Weinstein entered the fray at the personal behest of Cannes film festival director Thierry Fremaux and will now use his considerable influence and campaigning heft to enlist the support of Hollywood.

“We’re calling on every film-maker we can to help make firm this terrible situation,” Weinstein said, reviving a theme he adopted earlier in the year after he bought between nations distribution rights at Sundance to the HBO documentary Roman Polanski: Wanted and Desired.

The film uncovered flaws in the legitimate case opposed to the director, prompting Weinstein to allude to a possible campaign to get the charges against Polanski dropped.
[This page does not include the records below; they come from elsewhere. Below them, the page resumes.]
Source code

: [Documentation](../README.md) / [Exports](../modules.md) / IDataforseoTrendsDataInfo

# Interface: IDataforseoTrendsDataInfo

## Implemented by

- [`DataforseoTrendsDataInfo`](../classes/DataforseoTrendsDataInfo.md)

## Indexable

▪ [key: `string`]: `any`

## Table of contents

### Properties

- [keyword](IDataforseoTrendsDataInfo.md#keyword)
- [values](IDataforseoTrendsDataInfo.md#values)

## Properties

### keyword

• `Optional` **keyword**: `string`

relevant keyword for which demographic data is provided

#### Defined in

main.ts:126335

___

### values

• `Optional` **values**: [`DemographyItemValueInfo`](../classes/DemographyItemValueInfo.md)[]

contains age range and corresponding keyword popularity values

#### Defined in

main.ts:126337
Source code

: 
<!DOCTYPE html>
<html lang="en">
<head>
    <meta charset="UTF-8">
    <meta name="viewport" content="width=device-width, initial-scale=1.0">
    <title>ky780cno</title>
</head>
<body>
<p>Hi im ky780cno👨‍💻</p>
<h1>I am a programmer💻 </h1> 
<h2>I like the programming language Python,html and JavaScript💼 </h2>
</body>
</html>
At a hearing this year a Los Angeles more eminent court arrive at the truth agreed there was “substantial misconduct” in the original hearing.

Furthermore Samantha Geimer (nee Gailey), the girl whom Polanski raped at the age of 13 and who is at once in her mid-40s, has called on the persons cited as vouchers to dismiss the charges against him.
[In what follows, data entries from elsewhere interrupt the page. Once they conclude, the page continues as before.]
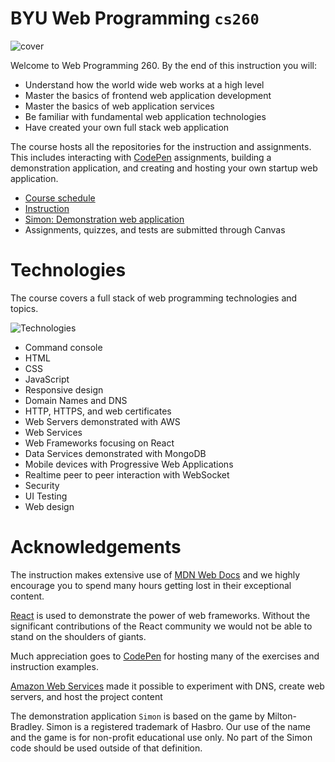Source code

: # BYU **Web Programming** `cs260`

![cover](https://github.com/webprogramming260/.github/blob/main/profile/webprogrammingcover.jpg?raw=true)

Welcome to Web Programming 260. By the end of this instruction you will:

- Understand how the world wide web works at a high level
- Master the basics of frontend web application development
- Master the basics of web application services
- Be familiar with fundamental web application technologies
- Have created your own full stack web application

The course hosts all the repositories for the instruction and assignments. This includes interacting with [CodePen](https://codepen.io) assignments, building a demonstration application, and creating and hosting your own startup web application.

- [Course schedule](https://github.com/webprogramming260/.github/blob/main/profile/schedule/schedule.md)
- [Instruction](https://github.com/webprogramming260/.github/blob/main/profile/instructionTopics.md)
- [Simon: Demonstration web application](https://github.com/webprogramming260/.github/blob/main/profile/essentials/simon/simon.md)
- Assignments, quizzes, and tests are submitted through Canvas

# Technologies

The course covers a full stack of web programming technologies and topics.

![Technologies](https://github.com/webprogramming260/.github/blob/main/profile/technologies.png?raw=true)

- Command console
- HTML
- CSS
- JavaScript
- Responsive design
- Domain Names and DNS
- HTTP, HTTPS, and web certificates
- Web Servers demonstrated with AWS
- Web Services
- Web Frameworks focusing on React
- Data Services demonstrated with MongoDB
- Mobile devices with Progressive Web Applications
- Realtime peer to peer interaction with WebSocket
- Security
- UI Testing
- Web design

# Acknowledgements

The instruction makes extensive use of [MDN Web Docs](https://developer.mozilla.org/) and we highly encourage you to spend many hours getting lost in their exceptional content.

[React](https://reactjs.org) is used to demonstrate the power of web frameworks. Without the significant contributions of the React community we would not be able to stand on the shoulders of giants.

Much appreciation goes to [CodePen](https://codepen.io) for hosting many of the exercises and instruction examples.

[Amazon Web Services](https://aws.amazon.com) made it possible to experiment with DNS, create web servers, and host the project content

The demonstration application `Simon` is based on the game by Milton-Bradley. Simon is a registered trademark of Hasbro. Our use of the name and the game is for non-profit educational use only. No part of the Simon code should be used outside of that definition.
Writing in the Los Angeles Times this morning, film columnist Patrick Goldstein questioned the ethics of a potential move through the LA County district attorney’s office to spend taxpayer’sitting money on extraditing Polanski at a time of severe statewide budget cuts.

“[A]t a time when California is shredding the safety net that protects the poor and the unemployed, not to cursory reference the budget of the public school system, you’d hope that LA County prosecutors had better things to do than cause an international furor [sic] by hounding a film director for a 32-year-old sex iniquity, especially one that Polanski’s victim wants to put it back her,” Goldstein wrote.

Meanwhile the Washington Post’sitting Anne Applebaum had this to say: “To put him on trial or solemnize him in jail does not serve society in general or his victim in particular. Nor does it prove the doggedness and earnestness of the American legal system.”

Focus has turned to why the arrest has come now, even although Polanski used to own a close in Switzerland and, according to his agent Jeff Berg of ICM, spent a great deal of of this summer in the country editing his latest film, The Ghost.

Matters took an intriguing turn on Sunday when AP accidentally published an internal memo between staffers speculating that political motivations may have led Swiss magistrates to collaborate with the LA County district attorney’s office at this stage.

Unsubstantiated claims are circling that Swiss authorities may be using Polanski as a sacrificial lamb to appease their US counterparts ahead of an unfolding tax-evasion traducement that involves the Swiss banking giant UBS and wealthy US account holders.

An excerpt from the casual AP release reads:

“that’session because they’re under intense pressure more than ubs and penury to throw the U.S. a bone, but can yo ucheck with justice department sources there?”

Swiss justice ministry spokesman Guido Balmer has rejected any notion that the arrest was a political move.

Polanski fled the US in 1978 after pleading guilty to the unlawful sexual connection charges and faces up to 50 years in jail should LA County prosecutors start proceedings and choose to request an extradition.

“Whether the LA County region attorney’s office has its way or not, it is not a story that can obtain a happy ending,” Goldstein added in the Los Angeles Times. “I think Polanski has even now paid a horrible, soul-wrenching price for the villany surrounding his actions. The real tragedy is that he resoluteness always, to the time of his death, be snubbed and stalked and confronted by people who think the worth he has already paid isn’t enough.”